On Thursday night the Royals were facing the Boston Red Sox and Zack Greinke got tossed by home plate umpire Greg Gibson for arguing balls and strikes from the dugout. Pitching for the Royals at the time was Anthony Lerew, a recent AA callup. Zack wasn't arguing about a single pitch, more of the general nature of the umpire's calls, as the pitch he got thrown out on was a foul ball. It is hard to hear the exchange clearly from the video, but here is the exchange according to several accounts:
Zack said, "Let's stick to the strike zone Greg."
Greg asked, "What?"
Zack said, "What are you calling strikes?"
Greg yelled, "You know what, get out of here."
I love the Zack, a Cy Young candidate, was sticking up for the new pitcher. Now let's see if Zack's eyesight from the dugout was a little better than Shane Victorino's when he was arguing balls and strikes from the outfield.
Here are the calls from Greg Gibson on Thursday night (thanks to BrooksBaseball.net for the graphics):
For clarification on the graphs, here is the explanation from BrooksBaseball.net. "These graphs only plot calls made by the home plate umpire. These teams represent the pitching team, not the batting team. As is indicated on the graphs, these are from the Umpire's perspective, not the Pitcher's perspective."

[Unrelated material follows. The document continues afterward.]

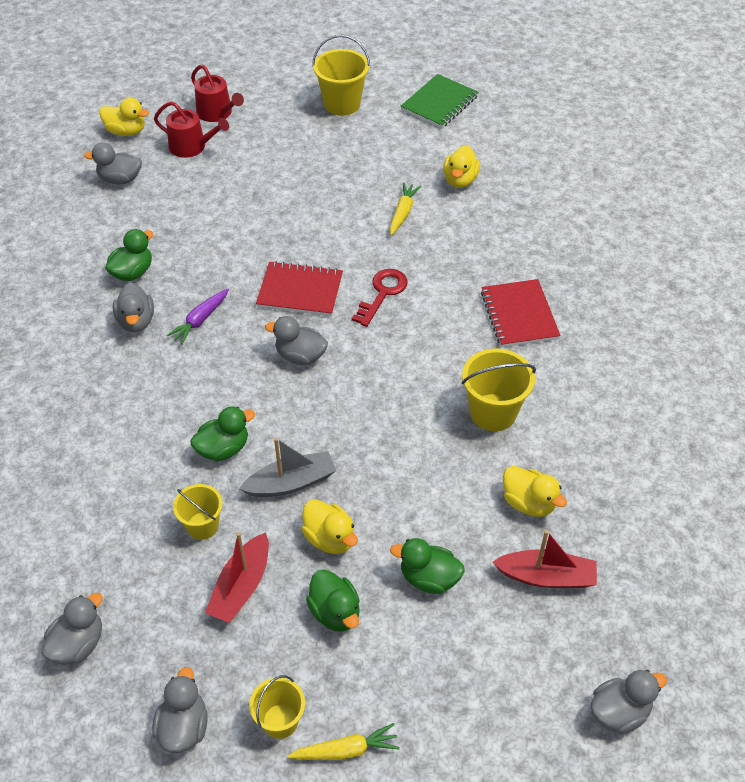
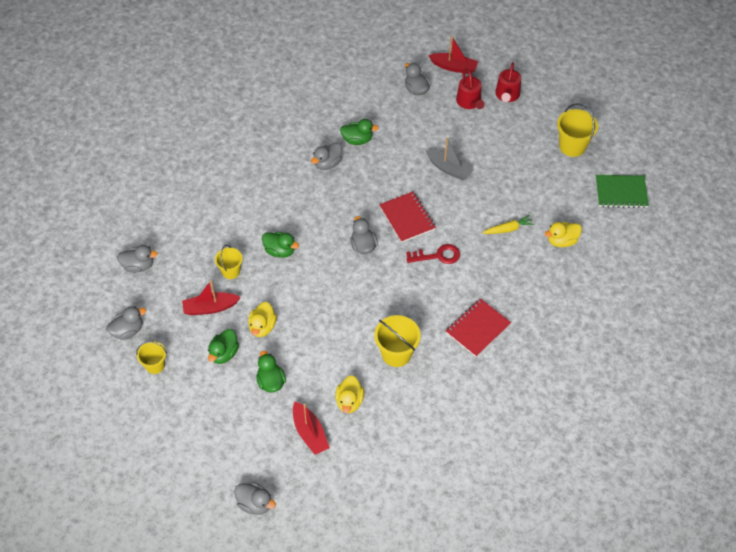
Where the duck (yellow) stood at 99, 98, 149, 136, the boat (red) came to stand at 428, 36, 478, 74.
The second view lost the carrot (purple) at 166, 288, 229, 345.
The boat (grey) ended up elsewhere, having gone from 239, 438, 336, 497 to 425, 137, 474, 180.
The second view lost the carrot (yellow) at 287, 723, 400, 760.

Just looking over the graphs, it doesn't seem that the zone for Kansas City and Boston was much different. What does stick out was how far Greg Gibson's strike zone is adjusted to the left with 1/3rd of the called strikes past the -1 horizontal edge of the strike zone. Zack did have something to complain about, but at least Greg was consistent between teams.
I went ahead and looked at Gibson's called strikes and balls available from the last 3 seasons. The data is combined for left and right handed hitters. I used -1.2 to 1.2 for the horizontal component of the zone in which the umpires are graded on instead of the -1 to 1 that are used in the previous graphics.
Greg's strike zone is historically small and shifted a little to the left. The called strike zone called last Thursday night in Kansas City was consistent with his history. It seemed that the Boston personnel knew this information while the Kansas City personel did not. I just can't believe Boston had more information for its players than Kansas City did. Say it ain't so Dayton, say it ain't so.